ACTION ITEM » Through the last line of the entries, please copy every line exactly, starting with the one that contains "Each image here".

SUPPLIED INFORMATION »
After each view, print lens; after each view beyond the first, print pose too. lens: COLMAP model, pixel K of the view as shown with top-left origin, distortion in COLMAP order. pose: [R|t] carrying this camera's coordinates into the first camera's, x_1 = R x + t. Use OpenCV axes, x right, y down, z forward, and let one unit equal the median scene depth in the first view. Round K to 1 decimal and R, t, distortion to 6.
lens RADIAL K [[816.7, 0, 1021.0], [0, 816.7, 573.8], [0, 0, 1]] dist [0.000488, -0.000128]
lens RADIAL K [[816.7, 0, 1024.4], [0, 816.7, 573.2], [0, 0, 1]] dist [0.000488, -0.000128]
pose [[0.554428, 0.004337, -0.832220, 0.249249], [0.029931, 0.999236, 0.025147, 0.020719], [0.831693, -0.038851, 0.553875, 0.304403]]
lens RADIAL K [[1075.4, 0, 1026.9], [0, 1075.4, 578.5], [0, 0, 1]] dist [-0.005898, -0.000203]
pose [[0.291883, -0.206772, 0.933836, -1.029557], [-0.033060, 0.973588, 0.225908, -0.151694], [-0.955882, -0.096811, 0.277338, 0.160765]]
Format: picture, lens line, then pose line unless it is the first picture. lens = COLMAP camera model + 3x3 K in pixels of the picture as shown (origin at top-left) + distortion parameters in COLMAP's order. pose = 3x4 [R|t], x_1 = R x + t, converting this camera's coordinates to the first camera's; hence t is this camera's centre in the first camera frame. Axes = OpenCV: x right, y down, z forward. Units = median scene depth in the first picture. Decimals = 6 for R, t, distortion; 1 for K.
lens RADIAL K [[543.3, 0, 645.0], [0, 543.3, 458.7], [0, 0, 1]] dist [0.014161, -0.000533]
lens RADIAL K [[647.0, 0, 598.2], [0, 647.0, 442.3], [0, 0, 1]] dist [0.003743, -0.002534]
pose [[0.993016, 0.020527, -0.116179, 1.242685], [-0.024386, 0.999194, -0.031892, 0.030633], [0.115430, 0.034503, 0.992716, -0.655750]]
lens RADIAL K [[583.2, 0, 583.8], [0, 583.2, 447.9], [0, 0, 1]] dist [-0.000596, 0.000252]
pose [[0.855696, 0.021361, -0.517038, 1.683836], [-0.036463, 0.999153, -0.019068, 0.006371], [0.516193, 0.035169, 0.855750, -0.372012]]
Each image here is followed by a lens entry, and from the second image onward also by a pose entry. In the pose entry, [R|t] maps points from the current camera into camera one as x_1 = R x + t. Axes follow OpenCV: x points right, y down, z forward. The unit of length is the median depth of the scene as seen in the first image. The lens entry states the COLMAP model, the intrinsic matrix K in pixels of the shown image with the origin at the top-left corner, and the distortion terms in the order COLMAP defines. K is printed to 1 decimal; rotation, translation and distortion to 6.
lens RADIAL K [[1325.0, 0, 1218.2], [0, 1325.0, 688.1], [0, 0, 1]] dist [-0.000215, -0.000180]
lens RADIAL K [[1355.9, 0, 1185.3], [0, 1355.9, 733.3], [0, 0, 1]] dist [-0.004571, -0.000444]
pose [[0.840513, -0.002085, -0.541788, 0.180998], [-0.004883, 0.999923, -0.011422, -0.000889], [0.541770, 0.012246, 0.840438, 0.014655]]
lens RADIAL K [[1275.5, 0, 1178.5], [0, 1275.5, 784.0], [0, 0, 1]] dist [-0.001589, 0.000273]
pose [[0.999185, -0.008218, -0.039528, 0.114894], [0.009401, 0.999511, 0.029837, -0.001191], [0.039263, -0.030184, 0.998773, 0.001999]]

TASK SOLUTION »
Each image here is followed by a lens entry, and from the second image onward also by a pose entry. In the pose entry, [R|t] maps points from the current camera into camera one as x_1 = R x + t. Axes follow OpenCV: x points right, y down, z forward. The unit of length is the median depth of the scene as seen in the first image. The lens entry states the COLMAP model, the intrinsic matrix K in pixels of the shown image with the origin at the top-left corner, and the distortion terms in the order COLMAP defines. K is printed to 1 decimal; rotation, translation and distortion to 6.
lens RADIAL K [[1325.0, 0, 1218.2], [0, 1325.0, 688.1], [0, 0, 1]] dist [-0.000215, -0.000180]
lens RADIAL K [[1355.9, 0, 1185.3], [0, 1355.9, 733.3], [0, 0, 1]] dist [-0.004571, -0.000444]
pose [[0.840513, -0.002085, -0.541788, 0.180998], [-0.004883, 0.999923, -0.011422, -0.000889], [0.541770, 0.012246, 0.840438, 0.014655]]
lens RADIAL K [[1275.5, 0, 1178.5], [0, 1275.5, 784.0], [0, 0, 1]] dist [-0.001589, 0.000273]
pose [[0.999185, -0.008218, -0.039528, 0.114894], [0.009401, 0.999511, 0.029837, -0.001191], [0.039263, -0.030184, 0.998773, 0.001999]]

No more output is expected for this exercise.